◆ **REQUIREMENT**:
Every line of the records must be repeated exactly; pictures stay out.

-----

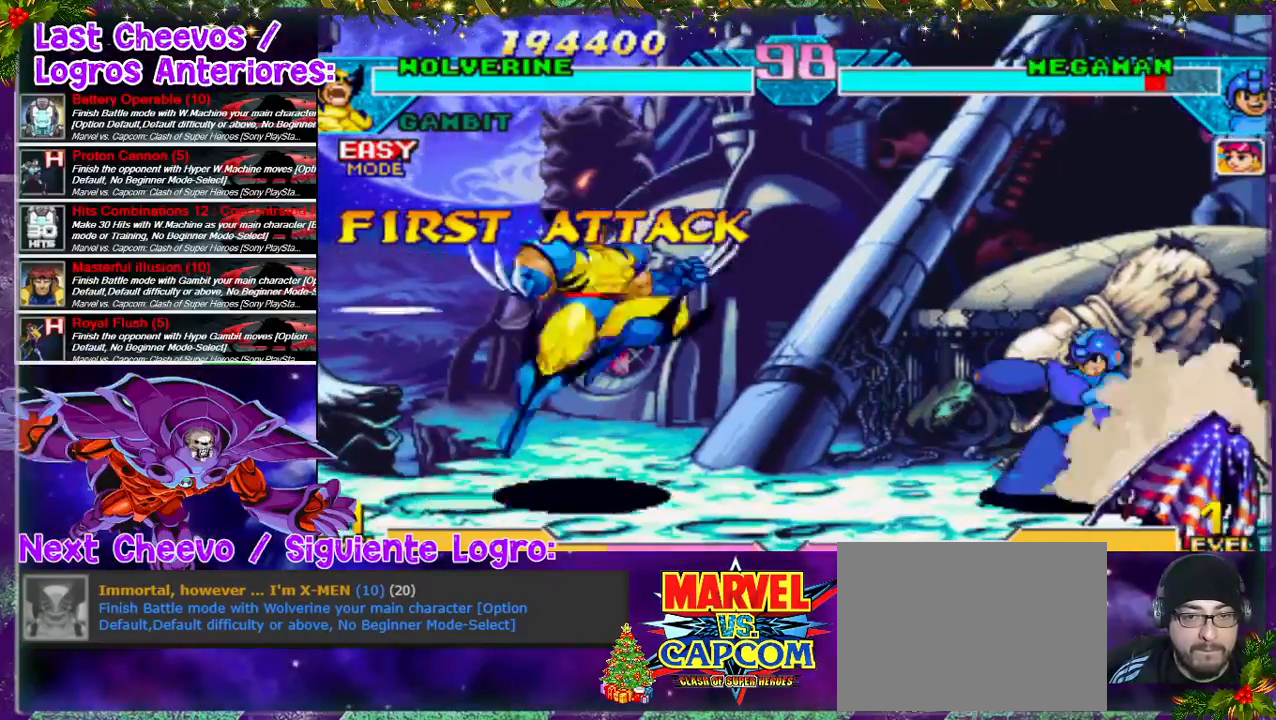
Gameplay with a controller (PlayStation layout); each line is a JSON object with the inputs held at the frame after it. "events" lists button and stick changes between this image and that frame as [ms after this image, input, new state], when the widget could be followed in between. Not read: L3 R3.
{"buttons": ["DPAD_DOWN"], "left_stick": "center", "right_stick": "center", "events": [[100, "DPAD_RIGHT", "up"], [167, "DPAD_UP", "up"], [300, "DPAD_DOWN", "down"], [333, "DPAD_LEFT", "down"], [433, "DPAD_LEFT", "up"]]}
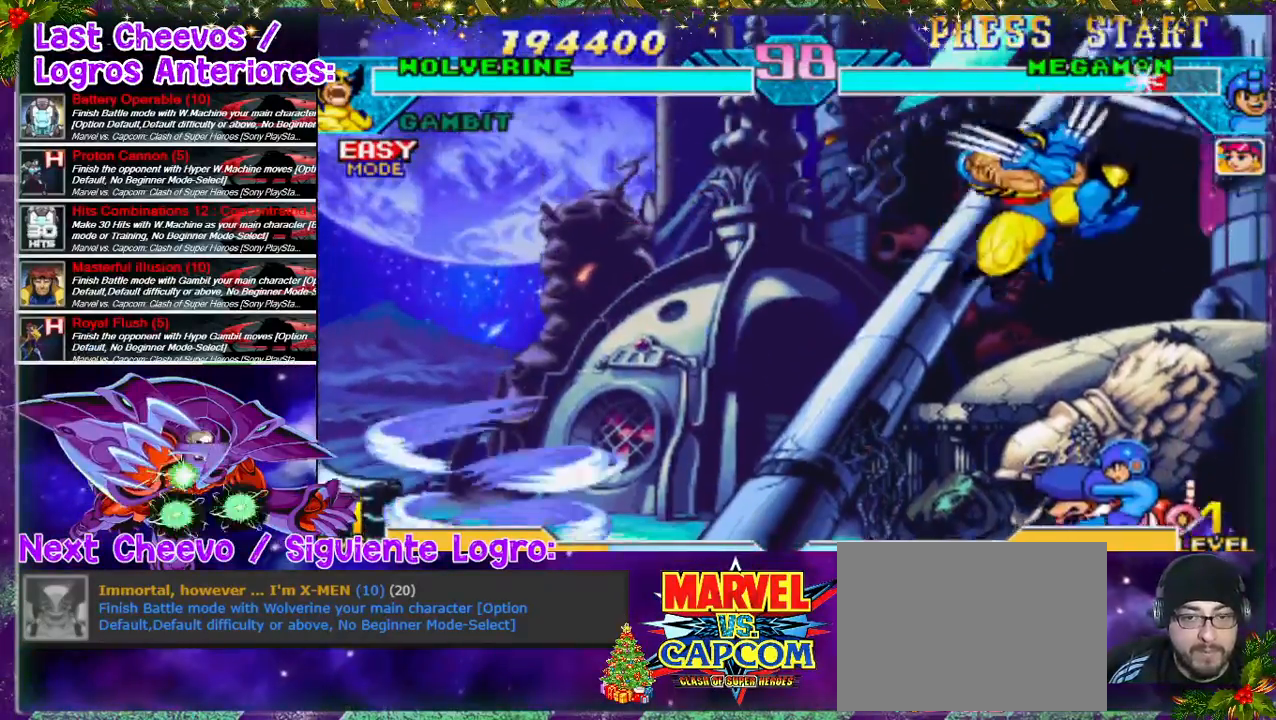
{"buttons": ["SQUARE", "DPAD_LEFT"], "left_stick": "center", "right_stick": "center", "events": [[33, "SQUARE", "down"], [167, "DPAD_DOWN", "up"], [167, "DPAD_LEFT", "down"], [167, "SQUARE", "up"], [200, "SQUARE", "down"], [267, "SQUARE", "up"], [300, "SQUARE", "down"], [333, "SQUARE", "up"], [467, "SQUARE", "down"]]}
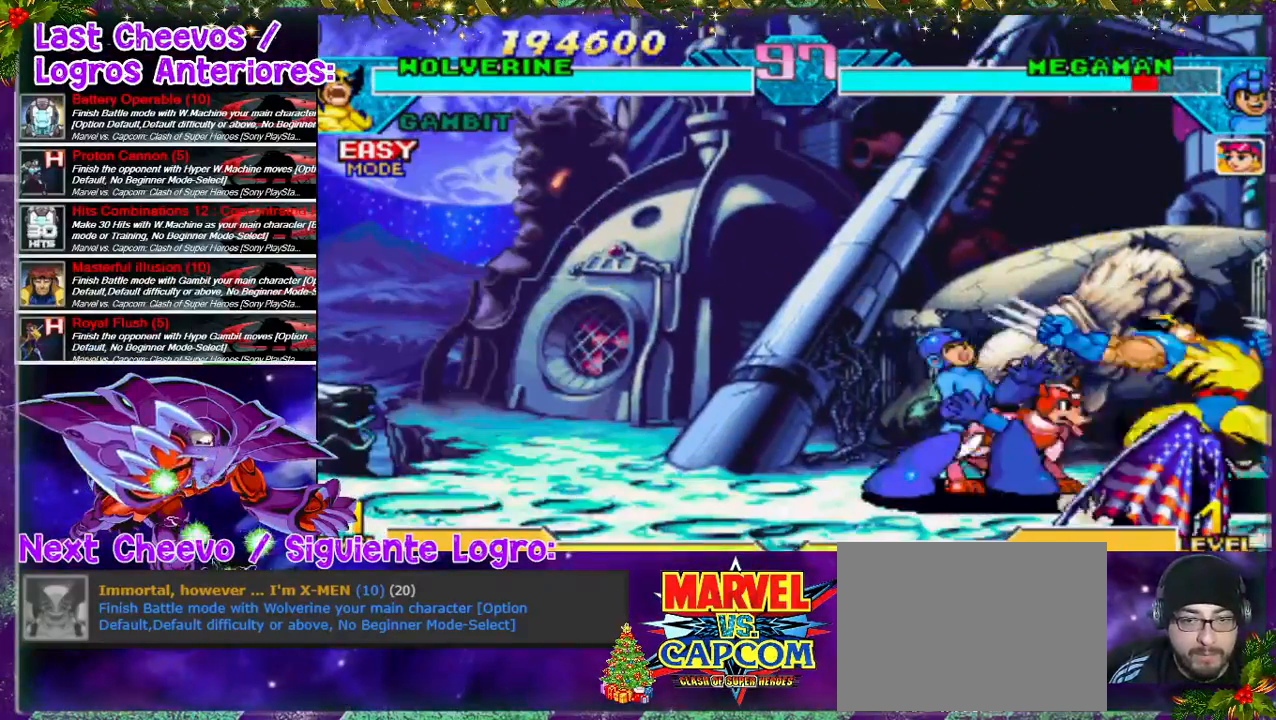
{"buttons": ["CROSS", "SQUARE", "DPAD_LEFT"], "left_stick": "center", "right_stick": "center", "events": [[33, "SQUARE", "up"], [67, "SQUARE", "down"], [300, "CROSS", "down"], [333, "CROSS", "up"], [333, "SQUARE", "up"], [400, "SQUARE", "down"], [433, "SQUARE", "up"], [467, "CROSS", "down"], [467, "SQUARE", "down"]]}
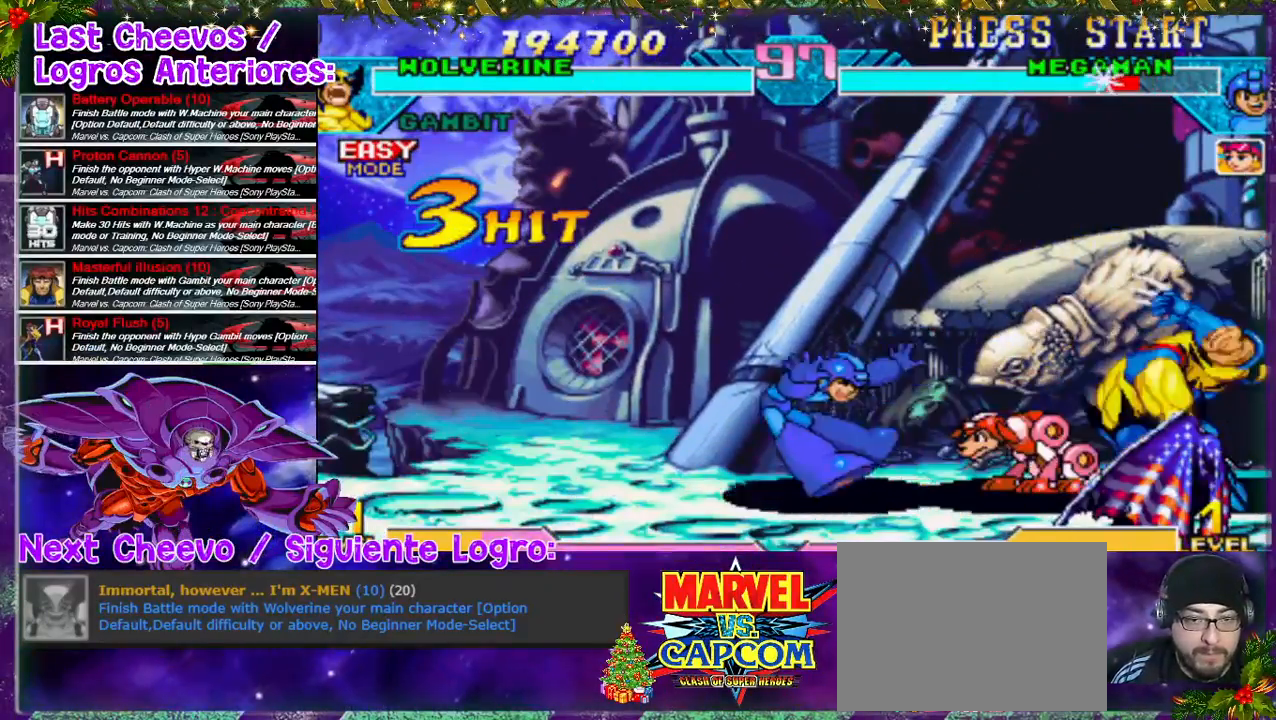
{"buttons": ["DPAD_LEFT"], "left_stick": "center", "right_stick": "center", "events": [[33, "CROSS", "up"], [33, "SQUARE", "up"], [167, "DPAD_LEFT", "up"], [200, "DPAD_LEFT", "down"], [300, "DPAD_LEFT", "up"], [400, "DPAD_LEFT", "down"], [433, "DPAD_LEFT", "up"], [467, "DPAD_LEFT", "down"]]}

-----

◆ **WRITTEN RESPONSE**:
Gameplay with a controller (PlayStation layout); each line is a JSON object with the inputs held at the frame after it. "events" lists button and stick changes between this image and that frame as [ms after this image, input, new state], when the widget could be followed in between. Not read: L3 R3.
{"buttons": ["DPAD_DOWN"], "left_stick": "center", "right_stick": "center", "events": [[100, "DPAD_RIGHT", "up"], [167, "DPAD_UP", "up"], [300, "DPAD_DOWN", "down"], [333, "DPAD_LEFT", "down"], [433, "DPAD_LEFT", "up"]]}
{"buttons": ["SQUARE", "DPAD_LEFT"], "left_stick": "center", "right_stick": "center", "events": [[33, "SQUARE", "down"], [167, "DPAD_DOWN", "up"], [167, "DPAD_LEFT", "down"], [167, "SQUARE", "up"], [200, "SQUARE", "down"], [267, "SQUARE", "up"], [300, "SQUARE", "down"], [333, "SQUARE", "up"], [467, "SQUARE", "down"]]}
{"buttons": ["CROSS", "SQUARE", "DPAD_LEFT"], "left_stick": "center", "right_stick": "center", "events": [[33, "SQUARE", "up"], [67, "SQUARE", "down"], [300, "CROSS", "down"], [333, "CROSS", "up"], [333, "SQUARE", "up"], [400, "SQUARE", "down"], [433, "SQUARE", "up"], [467, "CROSS", "down"], [467, "SQUARE", "down"]]}
{"buttons": ["DPAD_LEFT"], "left_stick": "center", "right_stick": "center", "events": [[33, "CROSS", "up"], [33, "SQUARE", "up"], [167, "DPAD_LEFT", "up"], [200, "DPAD_LEFT", "down"], [300, "DPAD_LEFT", "up"], [400, "DPAD_LEFT", "down"], [433, "DPAD_LEFT", "up"], [467, "DPAD_LEFT", "down"]]}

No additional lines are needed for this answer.